Hopkins would not qualify as a utilitarian in Yeager's sense, so his utilitarianism has content; but it is nevertheless not fully specified. Whose happiness counts? Everyone's? Only that of a certain group? These and many other questions remain open. We may I think regard Rothbard's account of rights as a way of specifying Yeager's utilitarianism, rather than as a rejection of it. Yeager is free to disavow it, but if so, he needs to put in the field a competing theory. Merely to announce a preference for happiness and the market does not suffice as an ethical theory: Yeager has as it stands done no more than give us a criterion that such a theory must satisfy.

Yeager is a forceful and effective critic of numerous theories of ethics; his penetrating discussion of Buchanan's contractarianism, e.g., deserves careful study. In a few places, though, his remarks about various writers seem to me mistaken. He surprisingly treats Brand Blanshard's account of the "rational will" with favor. He says of it, "Briefly interpreted, Blanshard's rational-will doctrine says that the obligation to support government is binding because — and to the extent that — it serves social cooperation" (p. 502).

The doctrine does say this, but it also says much more. The rational-will doctrine holds that if support for the government in fact serves social cooperation then people actually do support it, even though they imagine they do not. Their conscious will need not reflect their real or rational will.

This position opens the door to the denial of freedom: the government, in restricting people, has only to say that it is enforcing the people's rational will. Indeed, the view closely resembles one which Yeager in another essay condemns. He notes the claim of Father Bernard Häring that liberty is the power to do what is good, and says of it, "On this interpretation, when the state prevents an individual from acting in a way considered bad, it is not infringing his liberty (or his true liberty). What equivocation!" (p. 312).2

Yeager remarks about John Harsanyi's defense of utilitarianism,

If Harsanyi's method resembles Rawls's 1971 notion of choice behind a veil of ignorance, the similarity goes to show that such a conception of impartiality need not be a distinctively contractarian one, as Rawls seems to think. (p. 499)

I do not see why Yeager says this. Harsanyi's project is precisely a contractarian argument for utilitarianism.

Also, his criticism of Nozick's use of the Lockean proviso seems to me wrong. He says, "Nozick misapplies the Lockean proviso anyway, since it concerns original acquisition of property, not its retention in the face of changed circumstances of other persons" (p. 507). But Nozick is endeavoring to construct his own theory, rather than to interpret Locke. If his theory differs from Locke's, it is not by that fact alone shown to be mistaken.

These are minor matters. One leaves Yeager's outstanding book with admiration for the author's learning, incisive arguments, and love of liberty. Yeager mentions more than once Ayn Rand's criticism of "second-hand" thinkers. He is no second-hander but rather a proudly original thinker and scholar.

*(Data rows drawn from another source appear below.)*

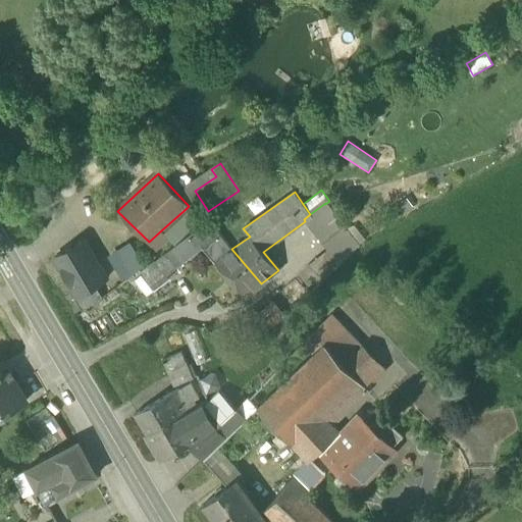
[(407,196),(394,206),(400,215),(414,205),(407,196)]
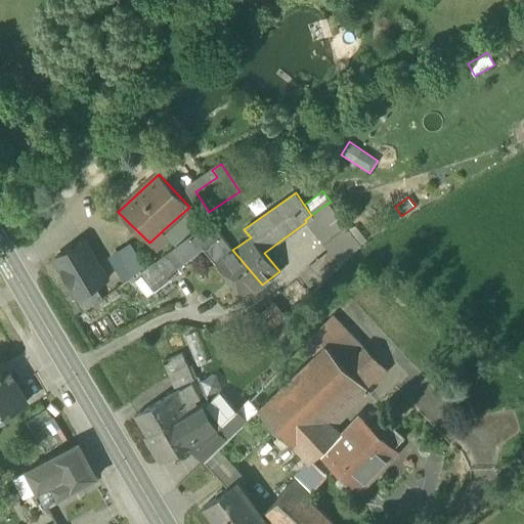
[(326,204),(311,215),(305,220),(306,222),(323,245),(345,228),(326,205),(326,204)]
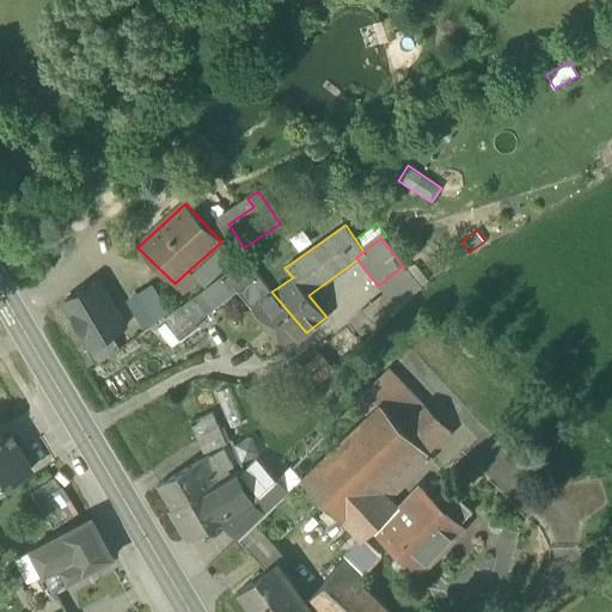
[(189,270),(201,282),(204,287),(234,259),(219,244),(189,270)]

  • 1I am not sure there is even the appearance of inconsistency in Yeager's own presentation. His examples of analytic tautologies in economics, such as Walras's Law and the equation of exchange, do not come from Mises. Perhaps he did not intend his account to apply to praxeology at all. But it manifestly does apply; and, in any case, Yeager cites the law of comparative advantage as a tautology (pp. 273–74) and this is part of Mises's economics.
  • 2I have translated this, I hope correctly, from the original Interlingua. This is an artificial language Yeager has long championed. Fortunately for me, all of the other essays are written in English. The essay slightly misspells Father Häring's name.